Since the start of the year, American forces have stepped up strikes against militants in terrorist hubs, including Pakistan and Somalia. U.S. National Intelligence Director Dennis Blair said this week that such strikes have been possible because of a greater understanding of al-Qaida.
British intelligence agents have joined the United States in stepping up counterterrorism measures and adding agents, leading to fewer fully developed terrorist plots being uncovered in Britain.
Still, al-Qaida's top leaders — Osama bin Laden and his No. 2, Ayman al-Zawahri — remain free, and terrorist bombings continue to roil countries from Asia to Africa as al-Qaida and the Taliban establish links with satellite groups.
This week, suicide bombers in Somalia killed 21 people, including 17 peacekeepers, in twin attacks at an African Union base in Mogadishu.
The attacks were said to be in retaliation for the U.S. commando raid Monday in southern Somalia that killed Nabhan — the leader of the powerful Islamist group Al-Shabab, which was using foreign fighters to help al-Qaida expand deeper into the Horn of Africa.

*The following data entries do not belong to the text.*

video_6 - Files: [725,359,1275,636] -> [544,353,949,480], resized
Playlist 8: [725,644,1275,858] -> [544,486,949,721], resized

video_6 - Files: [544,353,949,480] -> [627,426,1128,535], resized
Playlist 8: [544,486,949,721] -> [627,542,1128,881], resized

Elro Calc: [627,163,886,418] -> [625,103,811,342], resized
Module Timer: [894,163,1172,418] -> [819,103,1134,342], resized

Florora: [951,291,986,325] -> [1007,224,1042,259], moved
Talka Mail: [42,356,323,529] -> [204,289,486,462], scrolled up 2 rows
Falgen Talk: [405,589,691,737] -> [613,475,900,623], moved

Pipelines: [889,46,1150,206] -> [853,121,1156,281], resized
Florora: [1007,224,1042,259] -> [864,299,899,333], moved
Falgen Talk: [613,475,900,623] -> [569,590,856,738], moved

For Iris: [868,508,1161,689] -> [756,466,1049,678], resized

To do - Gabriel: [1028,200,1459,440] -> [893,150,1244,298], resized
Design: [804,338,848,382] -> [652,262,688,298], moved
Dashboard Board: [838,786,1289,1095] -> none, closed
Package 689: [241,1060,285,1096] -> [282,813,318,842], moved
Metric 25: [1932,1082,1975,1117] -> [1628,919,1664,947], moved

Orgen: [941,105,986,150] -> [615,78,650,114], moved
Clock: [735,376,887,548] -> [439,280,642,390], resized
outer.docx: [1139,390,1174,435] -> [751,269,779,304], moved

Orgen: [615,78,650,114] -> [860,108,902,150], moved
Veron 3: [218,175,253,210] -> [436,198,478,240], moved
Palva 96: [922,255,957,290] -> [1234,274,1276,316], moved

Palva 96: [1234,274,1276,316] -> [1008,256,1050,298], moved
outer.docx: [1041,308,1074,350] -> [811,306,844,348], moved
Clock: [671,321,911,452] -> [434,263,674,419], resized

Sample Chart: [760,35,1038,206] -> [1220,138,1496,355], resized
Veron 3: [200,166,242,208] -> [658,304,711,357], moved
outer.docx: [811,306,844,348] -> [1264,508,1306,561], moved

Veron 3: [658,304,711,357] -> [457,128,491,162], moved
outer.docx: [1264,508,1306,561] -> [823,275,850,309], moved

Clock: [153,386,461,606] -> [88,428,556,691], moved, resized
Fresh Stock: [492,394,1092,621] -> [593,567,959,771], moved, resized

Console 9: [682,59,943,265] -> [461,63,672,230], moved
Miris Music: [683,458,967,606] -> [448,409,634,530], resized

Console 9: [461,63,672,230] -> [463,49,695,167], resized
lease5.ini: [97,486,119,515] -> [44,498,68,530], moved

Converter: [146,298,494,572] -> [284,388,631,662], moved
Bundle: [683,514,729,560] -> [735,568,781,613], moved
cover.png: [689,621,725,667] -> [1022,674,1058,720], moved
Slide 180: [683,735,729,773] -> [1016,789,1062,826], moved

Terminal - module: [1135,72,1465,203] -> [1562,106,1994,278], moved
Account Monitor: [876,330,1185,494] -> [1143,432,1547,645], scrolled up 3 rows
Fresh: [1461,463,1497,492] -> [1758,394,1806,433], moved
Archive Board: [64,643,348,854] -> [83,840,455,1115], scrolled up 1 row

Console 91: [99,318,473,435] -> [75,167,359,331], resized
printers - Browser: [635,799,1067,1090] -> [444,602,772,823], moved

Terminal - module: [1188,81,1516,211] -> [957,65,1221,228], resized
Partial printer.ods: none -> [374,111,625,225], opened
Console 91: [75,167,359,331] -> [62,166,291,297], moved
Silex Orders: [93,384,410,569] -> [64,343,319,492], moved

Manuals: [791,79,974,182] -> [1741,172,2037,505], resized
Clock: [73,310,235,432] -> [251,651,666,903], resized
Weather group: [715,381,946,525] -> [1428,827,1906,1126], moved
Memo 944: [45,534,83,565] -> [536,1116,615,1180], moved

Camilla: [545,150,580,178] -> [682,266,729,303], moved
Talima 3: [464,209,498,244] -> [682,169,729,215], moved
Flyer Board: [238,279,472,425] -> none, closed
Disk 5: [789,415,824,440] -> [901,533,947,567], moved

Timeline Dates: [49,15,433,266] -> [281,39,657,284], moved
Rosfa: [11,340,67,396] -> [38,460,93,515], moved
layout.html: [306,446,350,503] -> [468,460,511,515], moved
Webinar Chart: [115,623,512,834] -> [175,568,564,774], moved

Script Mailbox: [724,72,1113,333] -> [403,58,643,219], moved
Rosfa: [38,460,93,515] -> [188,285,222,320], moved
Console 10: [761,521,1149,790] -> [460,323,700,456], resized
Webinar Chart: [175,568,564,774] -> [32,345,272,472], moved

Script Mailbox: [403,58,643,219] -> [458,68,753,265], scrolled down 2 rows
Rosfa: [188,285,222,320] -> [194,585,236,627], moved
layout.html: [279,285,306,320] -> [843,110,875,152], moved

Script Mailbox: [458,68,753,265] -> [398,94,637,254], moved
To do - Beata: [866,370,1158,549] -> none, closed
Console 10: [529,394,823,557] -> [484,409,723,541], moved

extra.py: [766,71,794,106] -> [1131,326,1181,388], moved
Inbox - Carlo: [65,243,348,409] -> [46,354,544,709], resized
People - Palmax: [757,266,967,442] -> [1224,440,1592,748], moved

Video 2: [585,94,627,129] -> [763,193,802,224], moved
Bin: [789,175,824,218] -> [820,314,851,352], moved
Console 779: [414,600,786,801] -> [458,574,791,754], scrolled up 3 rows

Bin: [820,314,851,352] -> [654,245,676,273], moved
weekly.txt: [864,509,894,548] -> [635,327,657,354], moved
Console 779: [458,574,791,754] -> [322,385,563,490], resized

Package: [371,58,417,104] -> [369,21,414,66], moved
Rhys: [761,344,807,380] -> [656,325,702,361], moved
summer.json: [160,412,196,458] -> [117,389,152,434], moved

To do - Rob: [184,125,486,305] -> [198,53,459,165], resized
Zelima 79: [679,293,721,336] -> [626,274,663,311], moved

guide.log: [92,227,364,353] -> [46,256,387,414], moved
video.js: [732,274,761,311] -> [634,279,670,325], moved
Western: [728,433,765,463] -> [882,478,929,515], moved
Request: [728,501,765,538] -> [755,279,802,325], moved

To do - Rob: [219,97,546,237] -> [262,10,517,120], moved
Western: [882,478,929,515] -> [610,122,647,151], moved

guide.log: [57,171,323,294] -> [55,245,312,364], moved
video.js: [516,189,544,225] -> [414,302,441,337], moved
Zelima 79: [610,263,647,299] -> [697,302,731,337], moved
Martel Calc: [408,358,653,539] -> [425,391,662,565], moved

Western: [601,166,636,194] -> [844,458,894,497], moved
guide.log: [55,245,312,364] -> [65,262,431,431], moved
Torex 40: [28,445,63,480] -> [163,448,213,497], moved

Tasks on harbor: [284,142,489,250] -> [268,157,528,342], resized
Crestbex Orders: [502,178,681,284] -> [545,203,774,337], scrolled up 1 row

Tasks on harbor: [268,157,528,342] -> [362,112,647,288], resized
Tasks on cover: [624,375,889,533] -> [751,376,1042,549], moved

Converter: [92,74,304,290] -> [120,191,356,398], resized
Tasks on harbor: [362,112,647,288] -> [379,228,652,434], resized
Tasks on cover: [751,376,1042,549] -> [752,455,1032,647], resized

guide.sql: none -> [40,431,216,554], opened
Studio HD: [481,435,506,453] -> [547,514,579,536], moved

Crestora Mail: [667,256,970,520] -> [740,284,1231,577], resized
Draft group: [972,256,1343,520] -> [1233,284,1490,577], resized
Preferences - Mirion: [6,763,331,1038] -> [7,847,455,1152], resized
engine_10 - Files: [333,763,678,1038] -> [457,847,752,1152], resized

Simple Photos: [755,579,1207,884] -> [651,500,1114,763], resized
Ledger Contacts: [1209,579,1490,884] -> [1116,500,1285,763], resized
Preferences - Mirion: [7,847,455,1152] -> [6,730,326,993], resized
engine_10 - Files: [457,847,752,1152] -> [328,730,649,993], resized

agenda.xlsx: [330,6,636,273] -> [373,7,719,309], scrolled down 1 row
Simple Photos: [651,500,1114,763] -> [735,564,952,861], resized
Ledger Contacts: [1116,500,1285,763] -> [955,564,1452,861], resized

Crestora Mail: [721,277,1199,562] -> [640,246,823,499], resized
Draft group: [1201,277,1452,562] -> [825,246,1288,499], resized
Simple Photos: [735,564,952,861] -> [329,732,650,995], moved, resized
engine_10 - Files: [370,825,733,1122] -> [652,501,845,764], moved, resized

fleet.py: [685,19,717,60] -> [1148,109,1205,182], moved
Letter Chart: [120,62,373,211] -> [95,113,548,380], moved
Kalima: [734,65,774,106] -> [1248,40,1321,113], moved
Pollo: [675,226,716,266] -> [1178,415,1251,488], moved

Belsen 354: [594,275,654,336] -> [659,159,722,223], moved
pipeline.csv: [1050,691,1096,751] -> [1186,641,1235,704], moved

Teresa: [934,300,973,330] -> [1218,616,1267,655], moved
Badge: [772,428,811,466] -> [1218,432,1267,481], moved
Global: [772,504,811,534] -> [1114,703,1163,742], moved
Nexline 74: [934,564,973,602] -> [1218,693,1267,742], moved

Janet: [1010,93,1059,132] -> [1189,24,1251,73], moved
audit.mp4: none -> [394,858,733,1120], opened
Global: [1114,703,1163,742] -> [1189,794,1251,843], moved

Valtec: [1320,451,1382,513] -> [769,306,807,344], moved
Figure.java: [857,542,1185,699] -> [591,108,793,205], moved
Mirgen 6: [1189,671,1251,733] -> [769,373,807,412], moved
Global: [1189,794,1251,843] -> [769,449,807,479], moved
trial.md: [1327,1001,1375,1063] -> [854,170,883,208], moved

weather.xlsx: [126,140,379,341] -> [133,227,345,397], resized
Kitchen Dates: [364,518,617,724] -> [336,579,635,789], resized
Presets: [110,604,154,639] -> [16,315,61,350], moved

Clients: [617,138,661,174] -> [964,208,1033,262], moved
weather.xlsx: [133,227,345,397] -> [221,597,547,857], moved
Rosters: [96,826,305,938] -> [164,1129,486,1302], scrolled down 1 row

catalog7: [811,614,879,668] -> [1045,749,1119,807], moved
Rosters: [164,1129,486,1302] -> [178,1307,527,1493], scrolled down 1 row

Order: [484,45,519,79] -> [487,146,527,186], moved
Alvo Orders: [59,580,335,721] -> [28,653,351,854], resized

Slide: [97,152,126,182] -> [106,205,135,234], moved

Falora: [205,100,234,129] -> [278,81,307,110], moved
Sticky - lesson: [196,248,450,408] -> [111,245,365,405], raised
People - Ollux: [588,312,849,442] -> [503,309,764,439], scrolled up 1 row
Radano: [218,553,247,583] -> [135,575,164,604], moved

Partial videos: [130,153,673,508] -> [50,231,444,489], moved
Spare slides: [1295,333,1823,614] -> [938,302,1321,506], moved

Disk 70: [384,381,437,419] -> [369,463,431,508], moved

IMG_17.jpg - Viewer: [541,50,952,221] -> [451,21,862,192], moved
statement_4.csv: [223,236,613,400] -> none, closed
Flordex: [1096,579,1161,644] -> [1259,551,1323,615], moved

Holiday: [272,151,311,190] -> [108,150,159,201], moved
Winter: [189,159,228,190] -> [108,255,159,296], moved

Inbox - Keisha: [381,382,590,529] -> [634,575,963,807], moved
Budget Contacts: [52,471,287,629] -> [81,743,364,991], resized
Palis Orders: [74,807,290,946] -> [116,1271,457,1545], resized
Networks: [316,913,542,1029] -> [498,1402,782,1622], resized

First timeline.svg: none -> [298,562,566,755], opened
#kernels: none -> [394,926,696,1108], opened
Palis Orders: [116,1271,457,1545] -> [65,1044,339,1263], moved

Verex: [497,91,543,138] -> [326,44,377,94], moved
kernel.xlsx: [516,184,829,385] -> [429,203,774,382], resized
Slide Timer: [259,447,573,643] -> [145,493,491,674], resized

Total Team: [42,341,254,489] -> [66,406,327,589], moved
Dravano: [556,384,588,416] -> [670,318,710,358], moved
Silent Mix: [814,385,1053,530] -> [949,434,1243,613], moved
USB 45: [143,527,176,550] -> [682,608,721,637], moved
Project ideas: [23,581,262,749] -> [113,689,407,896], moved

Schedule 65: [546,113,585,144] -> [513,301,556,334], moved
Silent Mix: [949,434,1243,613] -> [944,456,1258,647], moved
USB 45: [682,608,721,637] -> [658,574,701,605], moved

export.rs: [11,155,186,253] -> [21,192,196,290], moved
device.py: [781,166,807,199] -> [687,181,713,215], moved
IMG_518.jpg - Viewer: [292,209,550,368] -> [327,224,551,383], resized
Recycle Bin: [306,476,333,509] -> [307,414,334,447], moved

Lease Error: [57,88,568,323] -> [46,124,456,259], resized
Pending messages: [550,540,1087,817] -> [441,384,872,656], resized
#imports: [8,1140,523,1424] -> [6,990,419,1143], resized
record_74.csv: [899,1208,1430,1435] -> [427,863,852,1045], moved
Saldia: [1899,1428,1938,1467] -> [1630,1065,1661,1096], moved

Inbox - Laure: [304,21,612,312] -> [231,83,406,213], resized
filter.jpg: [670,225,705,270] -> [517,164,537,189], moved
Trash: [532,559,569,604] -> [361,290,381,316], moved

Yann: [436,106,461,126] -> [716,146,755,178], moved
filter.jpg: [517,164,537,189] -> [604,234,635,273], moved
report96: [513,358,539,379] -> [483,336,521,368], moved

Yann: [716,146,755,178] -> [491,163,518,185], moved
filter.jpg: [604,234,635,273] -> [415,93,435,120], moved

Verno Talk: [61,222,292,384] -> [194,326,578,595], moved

Nabhan was one of the founders of al-Shabab, a group that didn't exist a decade ago.
Nabhan — a Kenyan with Yemeni roots who had years of strategic and weapons training — was being used to build alliances. He was also key in procuring weapons and funds, and training recruits, according to Rohan Gunaratna, author of "Inside Al Qaeda: Global Network of Terror."
His death, along with the killing of reputed Shabaab commander Aden Hashi Ayro in Somalia last year, highlights al-Qaida's challenge in expanding in Africa.
Mehsud's death in Pakistan last month represented a similar blow. Mehsud was the leader of the Taliban in Pakistan.
Strikes against militant leaders in Pakistan have been particularly important for Britain. About 75 percent of the terrorist plots against the U.K. have roots in Pakistan.
A plot to down at least seven trans-Atlantic airliners in 2006 was thwarted partially because counterterrorism officials intercepted coded e-mails between a British terror cell and their handlers in Pakistan, prosecutors said during a trial where three men were convicted in the plot.
Mehsud, who underwent extensive training in Afghanistan before 9/11, acted as a unifying force among Taliban factions.
In addition to his death, Ilyas Kashmiri — an al-Qaida operations chief in northwest Pakistan — was also believed to have been killed in North Waziristan by missiles fired by U.S. drones. Kashmiri was accused of playing a role in the failed assassination attempts against former Pakistan President Pervez Musharraf.
A Pakistani intelligence official, who spoke on condition of anonymity because of the sensitivity of his work, said it appeared many factions were starting to fight among themselves for leadership, and ranks are turning on each other because they are suspicious and the finances are slowing.
Al-Qaida's capacity to communicate, instigate, organize, commission and execute spectacular terrorist attacks has been severely diminished in the past two years, particularly because of successful drone attacks in Pakistan, according to Jason Burke, author of "Al-Qaida: The True Story of Radical Islam."
Before the Sept. 11 terror attacks in 2001, al-Qaida provided fighters with extensive four-month training sessions at camps in Afghanistan. Now, training has been driven underground and recruits lack real battle experience, counterterrorism experts said.
A lack of an experienced pool of leaders has sparked bitter infighting among members vying for power.
In Indonesia, there is no clear successor for Noordin Muhammed Top, who was killed this week during a gunfight with police seeking suspects in the July bombings of two Jakarta hotels.
Top was identified by authorities as the leader of al-Qaida in Southeast Asia. He had also been implicated in every major attack in Indonesia since 2002, including two bombings on the resort island of Bali that together killed 222 people, mostly foreigners.